On the open steppe we had spotted distant horsemen, beyond arrow range and moving with us like a pack of questing wolves. But they did not come near and everyone agreed it was probably because we had come out of the tomb. Perhaps, it was argued, they thought we were fetch warriors and did not dare to contest us.

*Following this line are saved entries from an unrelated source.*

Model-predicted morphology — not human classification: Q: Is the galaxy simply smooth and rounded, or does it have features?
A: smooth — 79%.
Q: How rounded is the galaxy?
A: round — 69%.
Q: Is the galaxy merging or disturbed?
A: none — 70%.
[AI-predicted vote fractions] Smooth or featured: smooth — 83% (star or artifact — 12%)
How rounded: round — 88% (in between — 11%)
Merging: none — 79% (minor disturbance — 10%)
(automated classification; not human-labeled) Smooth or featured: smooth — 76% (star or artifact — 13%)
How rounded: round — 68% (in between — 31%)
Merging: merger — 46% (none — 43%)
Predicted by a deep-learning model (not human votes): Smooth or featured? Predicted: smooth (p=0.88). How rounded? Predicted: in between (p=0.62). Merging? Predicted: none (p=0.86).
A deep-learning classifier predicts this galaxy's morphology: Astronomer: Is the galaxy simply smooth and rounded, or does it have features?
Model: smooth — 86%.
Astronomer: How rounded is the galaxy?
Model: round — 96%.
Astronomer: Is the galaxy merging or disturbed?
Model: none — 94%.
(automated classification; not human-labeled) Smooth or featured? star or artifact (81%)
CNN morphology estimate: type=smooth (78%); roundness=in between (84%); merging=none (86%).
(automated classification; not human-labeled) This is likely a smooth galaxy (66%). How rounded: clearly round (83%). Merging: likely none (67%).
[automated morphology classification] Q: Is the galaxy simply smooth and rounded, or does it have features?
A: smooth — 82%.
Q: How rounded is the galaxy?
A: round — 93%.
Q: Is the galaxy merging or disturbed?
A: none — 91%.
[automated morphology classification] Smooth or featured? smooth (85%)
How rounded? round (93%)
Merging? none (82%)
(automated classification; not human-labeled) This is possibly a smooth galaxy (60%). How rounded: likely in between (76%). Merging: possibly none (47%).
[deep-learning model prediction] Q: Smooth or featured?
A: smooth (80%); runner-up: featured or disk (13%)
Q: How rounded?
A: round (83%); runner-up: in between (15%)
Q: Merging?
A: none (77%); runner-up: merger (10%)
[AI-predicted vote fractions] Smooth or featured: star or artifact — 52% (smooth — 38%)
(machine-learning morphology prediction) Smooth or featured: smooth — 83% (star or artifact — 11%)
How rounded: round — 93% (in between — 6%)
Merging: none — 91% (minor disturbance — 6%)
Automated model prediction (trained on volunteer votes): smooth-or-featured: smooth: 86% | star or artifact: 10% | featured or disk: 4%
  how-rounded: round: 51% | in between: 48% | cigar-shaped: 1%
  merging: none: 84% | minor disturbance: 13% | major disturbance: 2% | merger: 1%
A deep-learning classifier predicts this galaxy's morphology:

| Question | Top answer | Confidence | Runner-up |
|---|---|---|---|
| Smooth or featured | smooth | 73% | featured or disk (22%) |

I thought it was because of Hild, the only one unconcerned by them. She walked with bold, long strides in her red half-boots, swishing the skirt of her long, blue, red-embroidered dress and only slightly soiled overmantle, a Rus
She was the perfect picture of a Norse maiden—until she turned to look at you and you saw that almost all her eyes were almost entirely black, all dark pupil, with only a thin corona of white. Regin's kinswoman and, if you knew of him, you could see the resemblance.
Is that the same Regin from the tales, then?' demanded Bersi during one rest halt, when we all hunkered and panted, wiping sweat out of our eyes. 'Sigurd's oarmate?'
`So she seems to say,' Skarti growled, glancing uneasily at where Hild sat, neat in her dress and staring at the horizon.
`Not an oarmate,' growled Bagnose, putting one finger to his nose and snotting to the side.
Eh?'
`Not an oarmate,' repeated Bagnose. 'Re-gin had Sigurd as fostri. He was brother to Fafnir, who became a dreaded wyrm through gold-greed and a curse. Regin was a skilled smith, though, who made Sigurd a marvellous sword. Sigurd killed Fafnir the wyrm and ate his heart, which gave him wisdom to see Regin planned his murder, so he killed Regin, too.'
`That's a lot of killing, it seems to me,' Steinthor said, 'even for a saga tale.'
Over a hoard, too,' noted Bersi and we all fell silent, brooding on that, until it was time to move off.
It's all just tales for fucking children,' growled Wryneck. 'Why we bother with this is the only mystery in it.'
Two other men died in Kiev, of the same sort of thing, their wounds swelling and turning black. A Greek doctor, whom Illugi summoned in desperation, shook his head and said the men must have had something get in the wound, a miasmic rot that festered their injuries.
We never told him where we had been, but knowing looks were exchanged. Dengizik's reach was long, it seemed, and everyone agreed that it had been deep thinking not to have taken his swords, even if they had been Regin's work.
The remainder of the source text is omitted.